**JOB**
Can you convert every line of the records below into a JSON list of strings, one string per line, with blank lines dropped and the pictures left out?

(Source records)

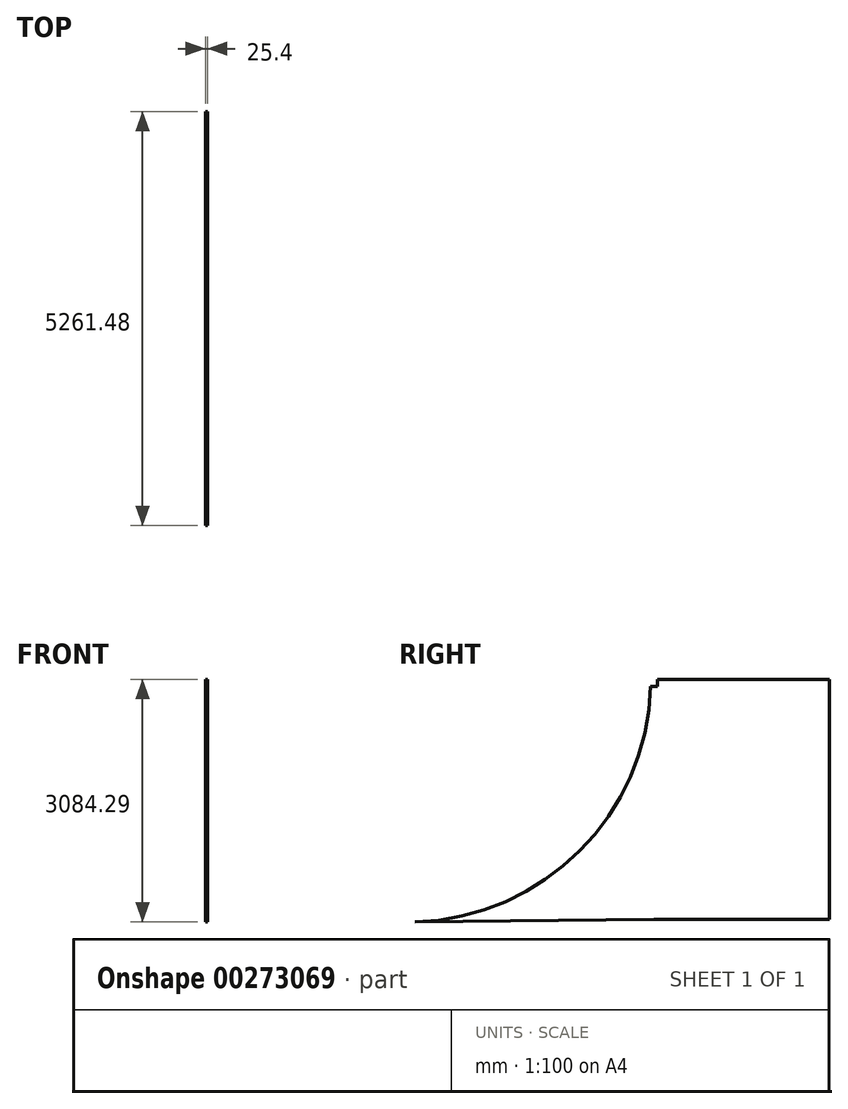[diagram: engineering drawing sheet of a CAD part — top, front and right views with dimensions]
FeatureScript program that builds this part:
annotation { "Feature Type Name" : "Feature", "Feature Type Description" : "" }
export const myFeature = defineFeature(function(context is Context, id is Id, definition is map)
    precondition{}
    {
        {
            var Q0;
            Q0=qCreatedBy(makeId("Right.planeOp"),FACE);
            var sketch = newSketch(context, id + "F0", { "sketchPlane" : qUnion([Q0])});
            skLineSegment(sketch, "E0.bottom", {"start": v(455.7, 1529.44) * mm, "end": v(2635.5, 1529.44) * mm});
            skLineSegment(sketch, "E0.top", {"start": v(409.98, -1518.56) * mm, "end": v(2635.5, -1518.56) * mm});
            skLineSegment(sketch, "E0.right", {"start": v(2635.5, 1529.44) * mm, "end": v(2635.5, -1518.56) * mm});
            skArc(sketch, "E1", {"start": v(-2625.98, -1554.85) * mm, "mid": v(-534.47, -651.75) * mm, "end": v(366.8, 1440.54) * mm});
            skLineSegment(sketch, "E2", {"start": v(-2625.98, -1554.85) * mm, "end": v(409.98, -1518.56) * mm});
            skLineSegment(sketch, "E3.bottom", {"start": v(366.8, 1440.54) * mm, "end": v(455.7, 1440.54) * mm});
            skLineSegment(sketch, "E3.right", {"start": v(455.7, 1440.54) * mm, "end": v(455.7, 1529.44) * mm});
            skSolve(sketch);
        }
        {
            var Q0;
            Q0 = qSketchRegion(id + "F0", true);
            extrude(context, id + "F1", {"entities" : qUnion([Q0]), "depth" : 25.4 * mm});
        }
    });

**ANSWER TO THIS TASK**
[
  "[diagram: engineering drawing sheet of a CAD part — top, front and right views with dimensions]",
  "FeatureScript program that builds this part:",
  "annotation { \"Feature Type Name\" : \"Feature\", \"Feature Type Description\" : \"\" }",
  "export const myFeature = defineFeature(function(context is Context, id is Id, definition is map)",
  "    precondition{}",
  "    {",
  "        {",
  "            var Q0;",
  "            Q0=qCreatedBy(makeId(\"Right.planeOp\"),FACE);",
  "            var sketch = newSketch(context, id + \"F0\", { \"sketchPlane\" : qUnion([Q0])});",
  "            skLineSegment(sketch, \"E0.bottom\", {\"start\": v(455.7, 1529.44) * mm, \"end\": v(2635.5, 1529.44) * mm});",
  "            skLineSegment(sketch, \"E0.top\", {\"start\": v(409.98, -1518.56) * mm, \"end\": v(2635.5, -1518.56) * mm});",
  "            skLineSegment(sketch, \"E0.right\", {\"start\": v(2635.5, 1529.44) * mm, \"end\": v(2635.5, -1518.56) * mm});",
  "            skArc(sketch, \"E1\", {\"start\": v(-2625.98, -1554.85) * mm, \"mid\": v(-534.47, -651.75) * mm, \"end\": v(366.8, 1440.54) * mm});",
  "            skLineSegment(sketch, \"E2\", {\"start\": v(-2625.98, -1554.85) * mm, \"end\": v(409.98, -1518.56) * mm});",
  "            skLineSegment(sketch, \"E3.bottom\", {\"start\": v(366.8, 1440.54) * mm, \"end\": v(455.7, 1440.54) * mm});",
  "            skLineSegment(sketch, \"E3.right\", {\"start\": v(455.7, 1440.54) * mm, \"end\": v(455.7, 1529.44) * mm});",
  "            skSolve(sketch);",
  "        }",
  "        {",
  "            var Q0;",
  "            Q0 = qSketchRegion(id + \"F0\", true);",
  "            extrude(context, id + \"F1\", {\"entities\" : qUnion([Q0]), \"depth\" : 25.4 * mm});",
  "        }",
  "    });"
]